A young friend of mine recently experienced minor chest pain. Not the kind that made her want to call 911 immediately, but worrisome enough to land her before a triage nurse at the local emergency room reviewing her symptoms. The patient, a nurse herself, was promptly seen by the ER physician and after completing the requisite battery of chest pain examinations and blood work was discharged. The tests ruled out a heart attack and she was told to follow-up with her primary physician to determine other possible causes of the discomfort.
Of course as the pain persisted, she did what any well-informed health care consumer would do, she Googled the symptoms to find out what was ailing her. Within several clicks, she found the elusive diagnosis of which the ER doctor failed to provide: costochondritis, inflammation of the cartilage in the chest wall that can cause pain during breathing. Dutifully, she followed-up with her primary doctor and proclaimed the diagnosis within minutes of their interaction. Silently she scoffed at the need for further testing that included x-rays, echocardiograms and blood work, and (although she politely listened to the recommendations) she left with what she had gone to receive: a prescription in hand for pain relief. When the symptoms eventually faded, she felt reassured that her diagnosis had been correct and was relieved not to have been subject to a further battery of tests.
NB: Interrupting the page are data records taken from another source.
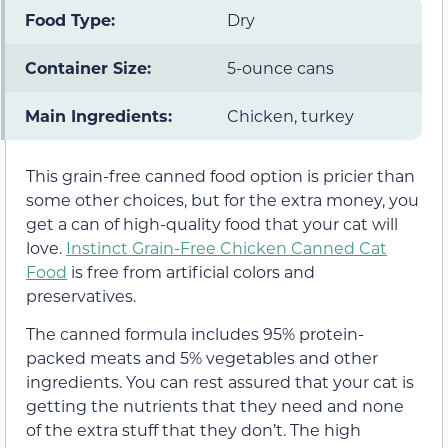
Food Type:
Dry
Container Size:
5-ounce cans
Main Ingredients:
Chicken, turkey
This grain-free canned food option is pricier than
some other choices, but for the extra money, you
get a can of high-quality food that your cat will
love.
Instinct Grain-Free Chicken Canned Cat
Food
is free from artificial colors and
preservatives.
The canned formula includes 95% protein-
packed meats and 5% vegetables and other
ingredients. You can rest assured that your cat is
getting the nutrients that they need and none
of the extra stuff that they don’t. The high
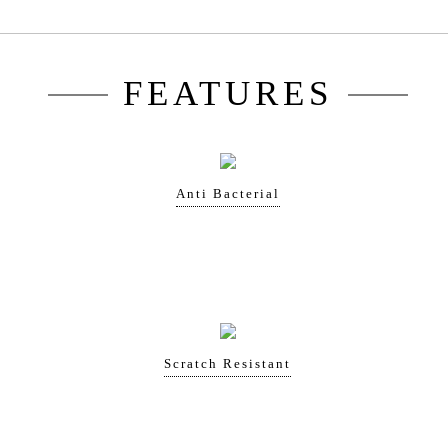
FEATURES
Anti Bacterial
Scratch Resistant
If either party (doctor or patient) distrusts the other’s judgment, decreased compliance with the treatment will often occur. Decreased compliance leads to frustration, aggravation and further erosion of the relationship.
A population of educated and interactive patients would certainly be ideal, but some of these behaviors may lead to over-demanding patients. The goal of patient education is to make knowledgeable health care decisions that are evidence-based and – more importantly – considered within a positive, reciprocal patient-doctor partnership.
As we transition into a patient-centric model of healthcare, it is no longer viable to take a paternal approach to treating patients. They must be allowed to know the differential diagnoses, risks, workups and treatments of each so that they can participate in further evaluation and treatment options. When thinking seriously about this, it seems obvious. It is the patient that is suffering, the patient that knows the symptoms best and the patient that will bear the brunt of any consequences.
While it would have been a good idea to make the patient aware that costochondritis was a possibility, it is also foolhardy not to completely evaluate the patient to rule out any more serious cardiovascular event.
It is fortunate for the patient that she was suffering from a more benign condition but not to rule out a problem that could lead to a fatality is exposing the patient to unjustifiable and unacceptable risks.
The patient-centric model of treatment is well illustrated here as the patient did the research and then consulted with a physician whereupon a professional evaluation was done. The patient was an integral part of the discussion and treatment decision and everyone was satisfied with the ensuing result.